Saved entries:
▼

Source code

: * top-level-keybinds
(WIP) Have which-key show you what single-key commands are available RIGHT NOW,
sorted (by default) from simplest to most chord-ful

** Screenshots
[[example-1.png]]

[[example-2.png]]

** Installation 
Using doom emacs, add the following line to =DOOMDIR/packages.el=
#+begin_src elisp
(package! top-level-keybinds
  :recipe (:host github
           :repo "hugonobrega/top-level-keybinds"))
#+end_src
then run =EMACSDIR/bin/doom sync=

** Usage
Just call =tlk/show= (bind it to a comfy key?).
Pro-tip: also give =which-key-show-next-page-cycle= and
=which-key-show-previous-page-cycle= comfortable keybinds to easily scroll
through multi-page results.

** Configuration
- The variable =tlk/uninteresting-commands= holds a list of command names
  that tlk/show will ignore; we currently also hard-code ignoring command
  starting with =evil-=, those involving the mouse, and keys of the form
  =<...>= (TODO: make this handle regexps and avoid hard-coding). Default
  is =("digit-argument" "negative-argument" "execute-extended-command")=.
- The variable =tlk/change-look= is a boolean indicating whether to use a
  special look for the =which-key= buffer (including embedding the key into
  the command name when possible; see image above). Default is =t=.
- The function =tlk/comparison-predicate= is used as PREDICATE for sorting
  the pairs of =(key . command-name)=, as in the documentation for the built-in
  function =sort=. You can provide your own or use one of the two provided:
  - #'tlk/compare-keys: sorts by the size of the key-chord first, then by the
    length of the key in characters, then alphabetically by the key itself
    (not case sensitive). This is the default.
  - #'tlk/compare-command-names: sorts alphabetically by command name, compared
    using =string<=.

▲

> [Task directions]: Set down exactly, and only, the lines from the one with "- #'tlk/compare-command-names: sorts" to the final line of the data.

> [Answer area]:
  - #'tlk/compare-command-names: sorts alphabetically by command name, compared
    using =string<=.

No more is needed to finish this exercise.